Here is what I understand from the video.
Torque converter housing is bolted to flexplate. Converter housing is the impeller itself. As the impeller spins, it throws/pushes fluid toward/into the turbine. As fluid hits the turbine, the turbine spins and the fluid flows through the turbine and changes direction into the stator. The stator throws fluid, at a right angle, into the impeller, allowing it to spin easier. Fluid passes through the impeller and around back into the turbine. That creates a cycle.
As the cycle increases in speed, the turbine speed increases, and increases speed in the input shaft of the transmission. At a predetermined RPM, the fluid pump within the transmission reverses flow and instead the pressure holding the clutch plate against the backside of the turbine, the pressure holds the clutch against the housing, thus allowing a 1:1 RPM ratio into the transmission, eliminating the potential for the heat generating speed difference between the impeller and the turbine.
The part I'm fuzzy about is the point of the stator. It increases the pressure into the rotation of the impeller (causing it to spin easier/faster) but not the pressure through the impeller (which would push against the turbine harder). So that in itself causes a speed difference.

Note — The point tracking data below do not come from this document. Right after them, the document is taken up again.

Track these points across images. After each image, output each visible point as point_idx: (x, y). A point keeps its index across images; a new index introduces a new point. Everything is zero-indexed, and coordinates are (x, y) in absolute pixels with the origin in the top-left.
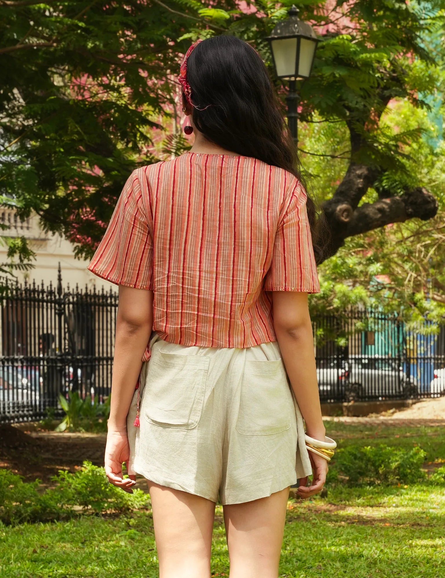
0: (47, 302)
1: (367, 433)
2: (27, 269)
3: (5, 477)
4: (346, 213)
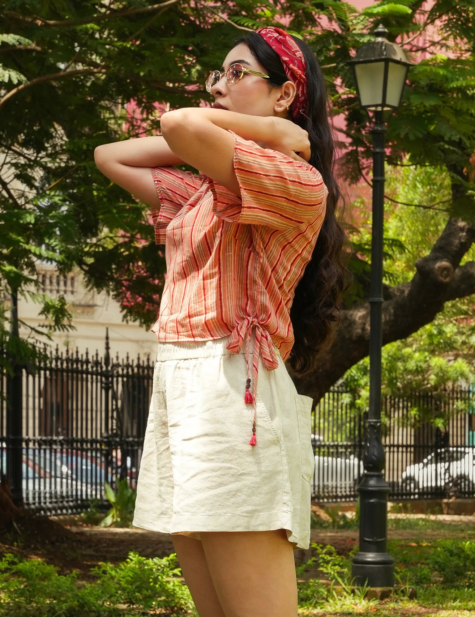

Also, where in that does it say how stall speed affects driveability?
His description of loading the engine with your foot on the brake and stalling out at 2500 RPM, leads me to believe that as transmission speed increases, the stall speed should, in theory, increases. So a higher stall would just mean a greater potential difference between engine speed and transmission speed.
So that leads me to think that the only advantage to a high stall would be that you can launch from a higher RPM on the strip, which would be useless in daily driving.
And that video may be enough for you. But he is speaking generally, which is a good baseline. But until I can form a fully functional example to base all that general information on, it's just information.